THE LIFE AND CHESS OF PAUL MORPHY                                                                                                                                                                         Falkbeer on Morphy's Memory

 

   Lawson p.120

     Morphy thought little of his success with blindfold play, dismissing it with the remark that  "It proves nothing."  However, in Bretano's Chess Monthly of June 1881, Falkbeer expressed the opinion.

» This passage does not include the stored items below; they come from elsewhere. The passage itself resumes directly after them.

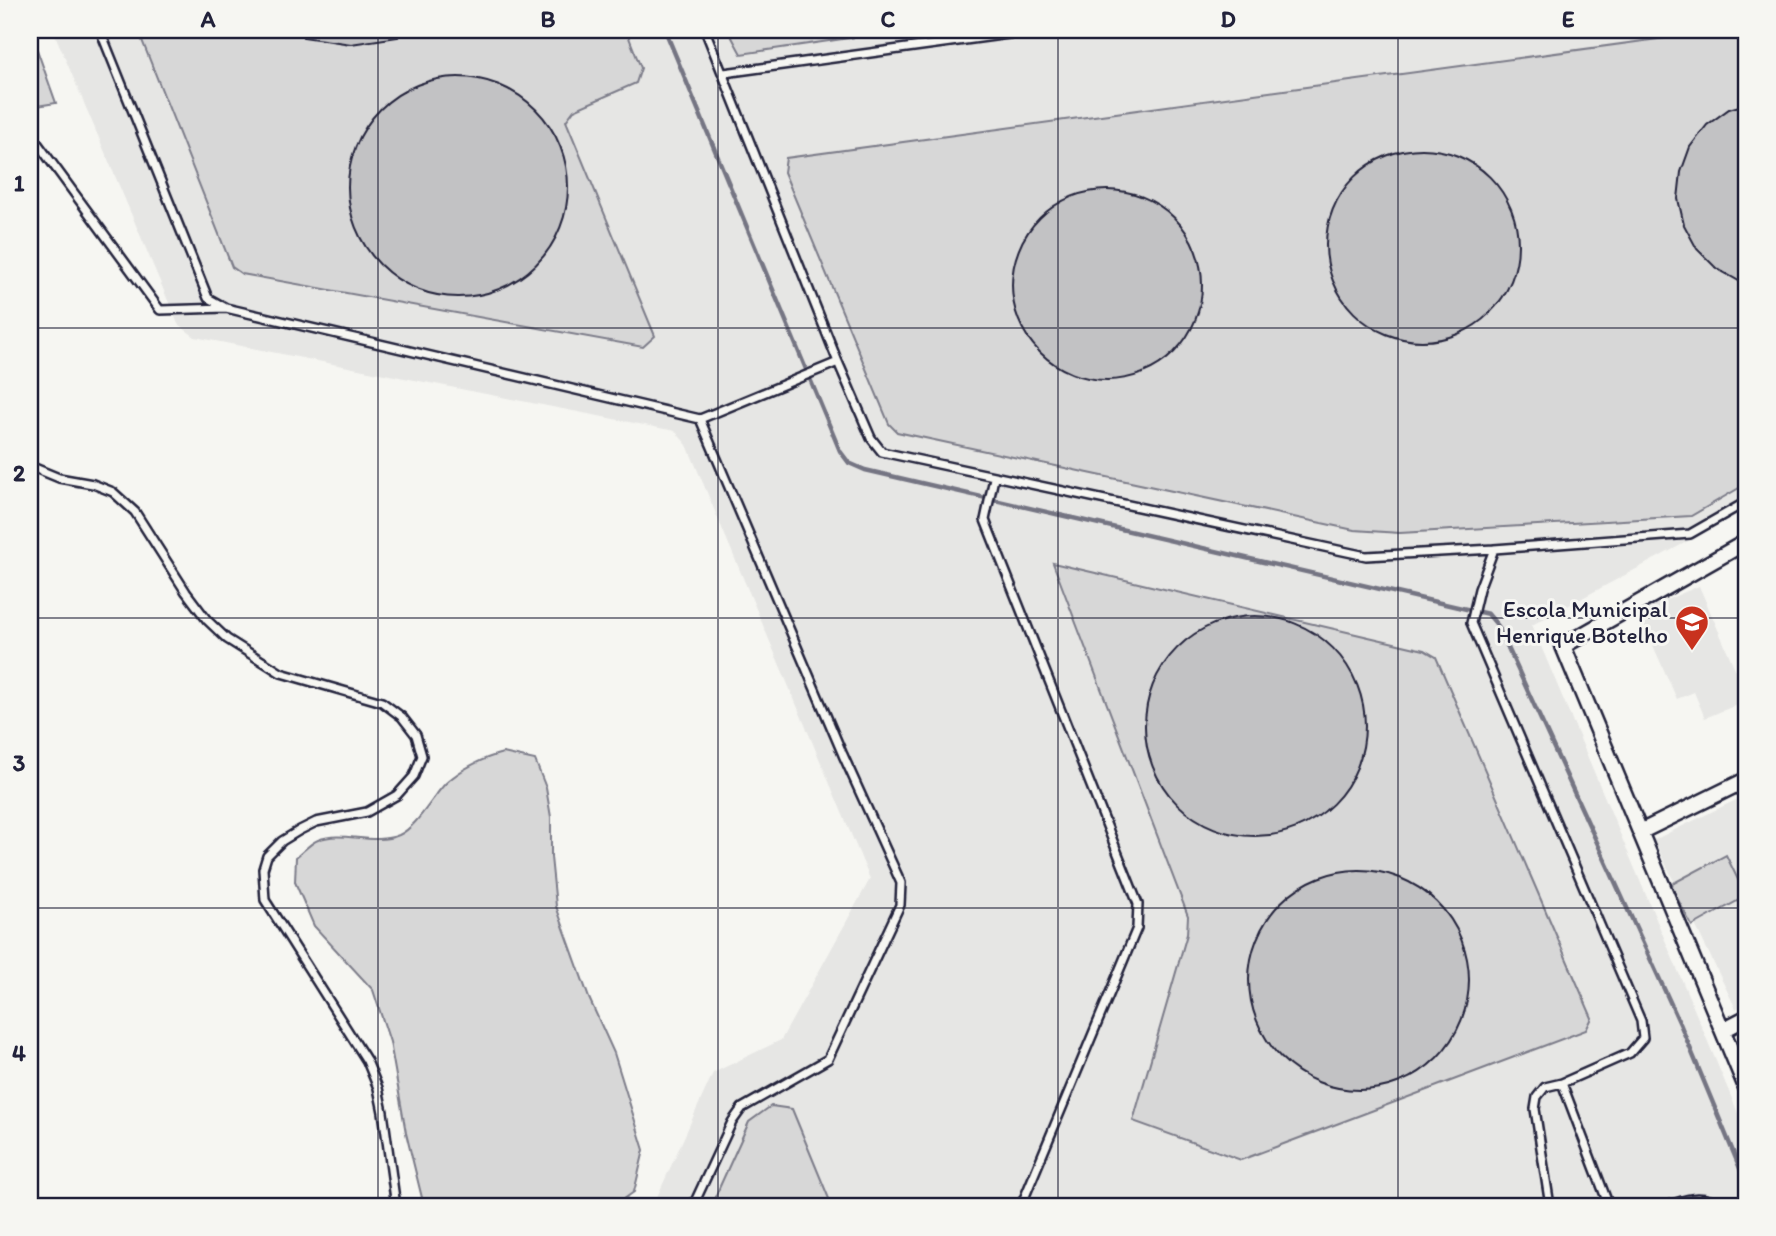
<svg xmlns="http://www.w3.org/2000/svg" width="1776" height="1236" viewBox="0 0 1776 1236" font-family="Itim,sans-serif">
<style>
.built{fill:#e6e6e4}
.green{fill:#d7d7d7;stroke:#7c7c89;stroke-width:2}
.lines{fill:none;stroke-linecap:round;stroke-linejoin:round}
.stream{stroke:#757583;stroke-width:4.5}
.building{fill:#c2c2c4;stroke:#22223b;stroke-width:2}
.service-casing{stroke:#22223b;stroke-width:12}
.minor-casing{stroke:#22223b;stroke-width:19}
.service{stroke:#f6f6f2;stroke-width:7}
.minor{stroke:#f6f6f2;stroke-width:14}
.grid{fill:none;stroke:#22223b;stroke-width:2;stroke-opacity:0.55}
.labels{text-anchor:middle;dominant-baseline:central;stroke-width:6;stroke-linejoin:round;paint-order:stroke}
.poi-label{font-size:23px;fill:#22223b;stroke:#f6f6f2;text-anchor:end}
.neatline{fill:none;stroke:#22223b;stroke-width:2.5}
.grid-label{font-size:23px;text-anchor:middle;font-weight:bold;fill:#22223b}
</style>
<rect width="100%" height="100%" fill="#f6f6f2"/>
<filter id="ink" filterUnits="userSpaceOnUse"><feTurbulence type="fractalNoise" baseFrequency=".0143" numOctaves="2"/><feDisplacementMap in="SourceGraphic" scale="14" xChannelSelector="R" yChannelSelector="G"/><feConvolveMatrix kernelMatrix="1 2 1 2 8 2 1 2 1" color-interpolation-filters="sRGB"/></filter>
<g filter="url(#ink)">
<path class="built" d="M53,30H1746V510L1532,625L1746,1132V1206H653L713,1073L781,1040L870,879L687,445L675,431L195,337L178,324Z
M1699,586L1746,694V701L1705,718L1694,692L1677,699L1638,612Z
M1746,795V1004L1736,1009L1654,840Z"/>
<path class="green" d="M30,30L56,103L30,107Z
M138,30H626L641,68L636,83L574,110L566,121L655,336L643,347L242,274L232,267Z
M728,30H904L741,54Z
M1724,30H1746V484L1691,516L1400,533L1354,530L897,432L889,424L784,172L786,158Z
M1053,563L1424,650L1436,657L1592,1018L1586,1030L1241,1160L1133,1121L1187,934L1188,916Z
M503,753L535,760L546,788L551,817V857L556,906L589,998L614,1053L644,1150L634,1192L614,1206H424L406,1133L390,1042L373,990L314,926L295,882L296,857C303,852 310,843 318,840C343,830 372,846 399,835C417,827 432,797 446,783C461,769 483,758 503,753Z
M1726,855L1746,896L1692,926L1670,885Z
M771,1106L792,1109L832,1206H711L749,1122Z"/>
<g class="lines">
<path class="stream" d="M665,30L840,451L849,463L865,470L1488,614L1498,626L1681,1026L1746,1183"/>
</g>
<path class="building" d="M304,30H397L398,37L351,44L303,37Z
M348 187a110 110 0 1 1 220 0a110 110 0 1 1-220 0Z
M1746,104V285L1716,268L1697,249L1684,225L1678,199L1681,172L1690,147L1707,125L1729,109Z
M1326 245a96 96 0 1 1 192 0a96 96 0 1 1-192 0Z
M1012 285a95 95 0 1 1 190 0a95 95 0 1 1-190 0Z
M1145 726a110 110 0 1 1 220 0a110 110 0 1 1-220 0Z
M1249 980a110 110 0 1 1 220 0a110 110 0 1 1-220 0Z"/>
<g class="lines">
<g class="service-casing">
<path id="service" d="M100,30L208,298L226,308L700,419
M705,30L838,362L871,438L882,452L1366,556L1494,549
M724,73L1039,30
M30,133L160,310L226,308
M30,466L59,478L93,484L113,492L135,512L186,592L207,620L227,639L281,673L382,702L402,717L416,735L422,756L414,776L397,795L367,812L316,822L300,830L282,841L267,856L263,869L265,900L367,1061L378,1088L383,1112L396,1206
M994,478L985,520L1138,904L1137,928L1021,1206
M1562,1083L1609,1206
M693,1206L732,1122L742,1108L828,1059L900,905L901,883L843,755L700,419L838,362
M1550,1206L1535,1109L1537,1097L1545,1087L1562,1083L1630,1053L1643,1038L1641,1021L1471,623L1479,589L1494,549L1690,534L1746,502
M1666,1206C1686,1200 1702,1192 1720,1206"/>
</g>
<g class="minor-casing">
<path id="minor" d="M1746,542L1563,646L1746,1087
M1640,832L1746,780
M1723,1030L1746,1018"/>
</g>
<use href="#service" class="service"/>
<use href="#minor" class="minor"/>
</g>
</g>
<path class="grid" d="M378,30V1206M718,30V1206M1058,30V1206M1398,30V1206M30,328H1746M30,618H1746M30,908H1746"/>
<defs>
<g id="school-pin" transform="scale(1.75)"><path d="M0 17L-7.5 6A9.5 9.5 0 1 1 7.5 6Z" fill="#c8321e" stroke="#f6f6f2"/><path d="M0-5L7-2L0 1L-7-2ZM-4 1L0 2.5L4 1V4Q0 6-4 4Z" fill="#fff"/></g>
</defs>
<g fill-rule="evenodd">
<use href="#school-pin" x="1692" y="622"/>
</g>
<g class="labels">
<g class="poi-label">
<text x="1668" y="609">Escola Municipal<tspan x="1668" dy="26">Henrique Botelho</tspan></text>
</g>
</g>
<rect width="1776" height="1236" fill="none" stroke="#f6f6f2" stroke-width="77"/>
<rect x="38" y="38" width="1700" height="1160" class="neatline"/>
<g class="grid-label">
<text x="208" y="27">A</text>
<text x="548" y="27">B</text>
<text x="888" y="27">C</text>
<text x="1228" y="27">D</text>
<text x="1568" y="27">E</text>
<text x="19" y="191">1</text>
<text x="19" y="481">2</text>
<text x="19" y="771">3</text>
<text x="19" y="1061">4</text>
</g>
</svg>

...that memory is the main factor of success in playing blind games. And, of Morphy's gigantic memory, I had the indubitable proof from my own observation at the time he was playing his celebrated match with L÷wenthal. Both opponents had agreed to regard the games as their intellectual private property, not to be published.
     I was at the time editing the Chess Column of the London Sunday Times, and anxious to reproduce them there. In order to obtain the requisite information, I had to apply to one of the contesting parties. I first went to Morphy, who received me most cordially, and declared his entire willingness to dictate to me the last partie, played the day before. I begged him to repeat the game on the board, as I would, in this manner, be better able to follow the progress of the contest. Morphy consented, and, at the 10th move of black (L÷wenthal), I asked him to stop a moment, since it seemed to me that at this particular point, a better move might have been made.  "Oh, you probably mean the move which you yourself made in one of your contests with Drufresne?" answered Morphy in his simple, artless way of speaking. I was startled. The partie mentioned had been played in Berlin in 1851, seven years before, and I had totally forgotten all its details. On observing this, Morphy called for a second board, and began, without the least hesitation, to repeat that game from the first to the last move without making a single mistake. I was speechless from surprise. Here was a man, whose attention was consistantly distracted by countless demands on his memory, and yet he had perfectly retained for seven years all the details of a game insignificant in itself, and, moreover, printed in a language and and description unknown to him. (The game was published in the Berliner Schachzeitung of 1851!)